Monday, November 21, 2005

Carpentry / Neighbours from Hell

It is quite possible that the family next door will never forgive us for what we inflicted on them over the weekend: two full days of auditory violence from breakfast until long past dinner. Quite simply, we are the DIY neighbours from hell. Not content with hanging a picture or assembling flat-packed furniture, we took a fancy to building a garden shed.  Not for us the kits delivered on the back of a lorry – instead, four car-loads of wood, screws, nails and roofing felt have been carried home from our local hardware supermarket.  To these materials, we applied not only hand, tenon and mitre saws and hammers, but also high-powered drills and electric screwdrivers, plus a jigsaw.  Only a lingering sense of fiscal responsibility prevented us from fetching home a circular saw to complete the “orchestra”.   Still, the “melody” our little quartet produced was enough to draw the curiosity of passers-by (all the more so because only the tallest could see us behind the high walls of our garden).
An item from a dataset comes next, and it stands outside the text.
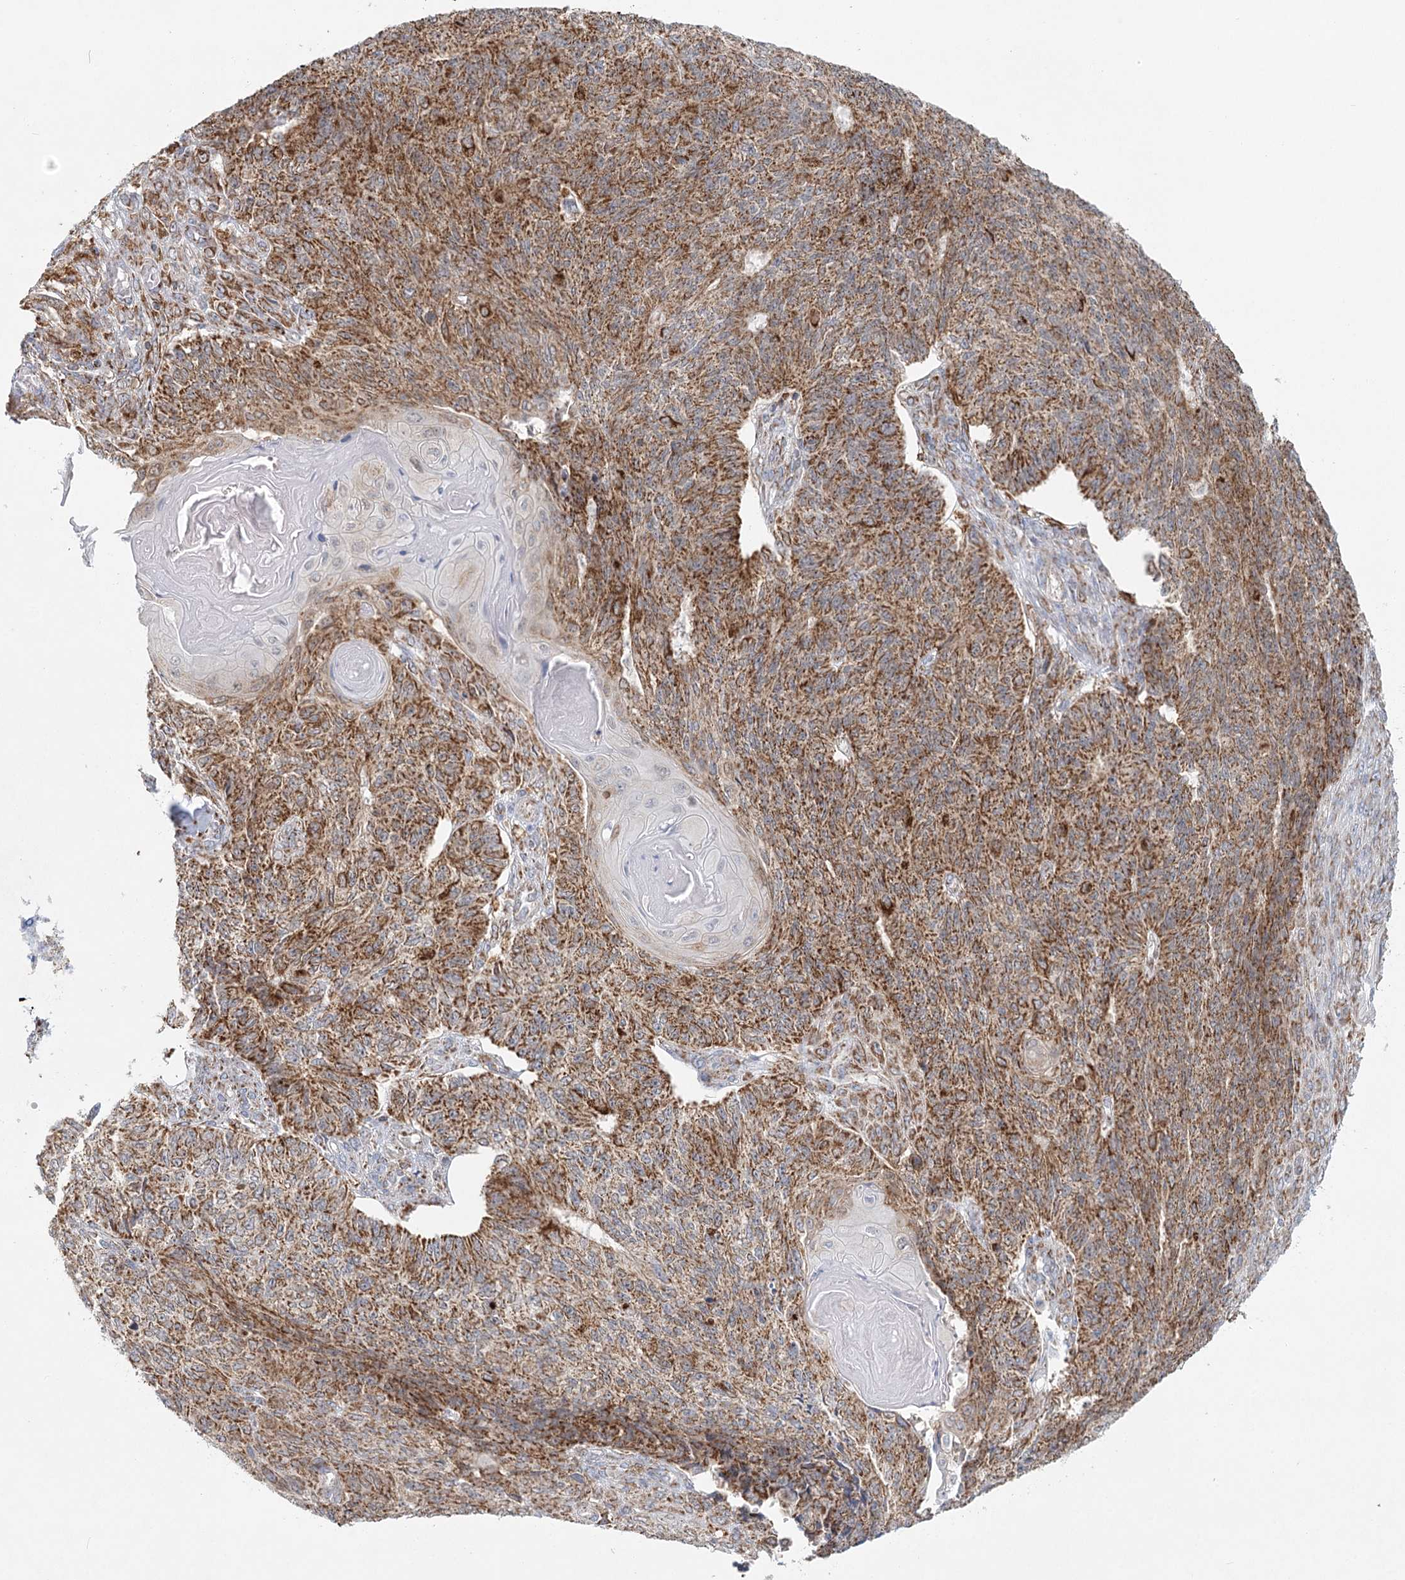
{"staining": {"intensity": "strong", "quantity": ">75%", "location": "cytoplasmic/membranous"}, "tissue": "endometrial cancer", "cell_type": "Tumor cells", "image_type": "cancer", "snomed": [{"axis": "morphology", "description": "Adenocarcinoma, NOS"}, {"axis": "topography", "description": "Endometrium"}], "caption": "Immunohistochemical staining of endometrial cancer (adenocarcinoma) shows high levels of strong cytoplasmic/membranous protein expression in approximately >75% of tumor cells. The staining was performed using DAB (3,3'-diaminobenzidine) to visualize the protein expression in brown, while the nuclei were stained in blue with hematoxylin (Magnification: 20x).", "gene": "TAS1R1", "patient": {"sex": "female", "age": 32}}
The work is nearly complete now.  Our shed has four complete walls standing squarely on a strong and level base.  A ridgepole runs the length of it, and the first rafter pair are now semi-secure, making a gable above the doorway.  Tonight, we must get the roof on, because tomorrow it will rain (can you believe our luck in having three consecutive dry days, just when they were needed?).  Oh, and all sides must be painted, to weatherproof them.  Roofing is the job we really dread, though: cutting rafters with tricky angles and “bird’s mouth” notches and screwing them together into something neat and strong, seven or eight feet above the shed floor (in the dark, because night falls so early now).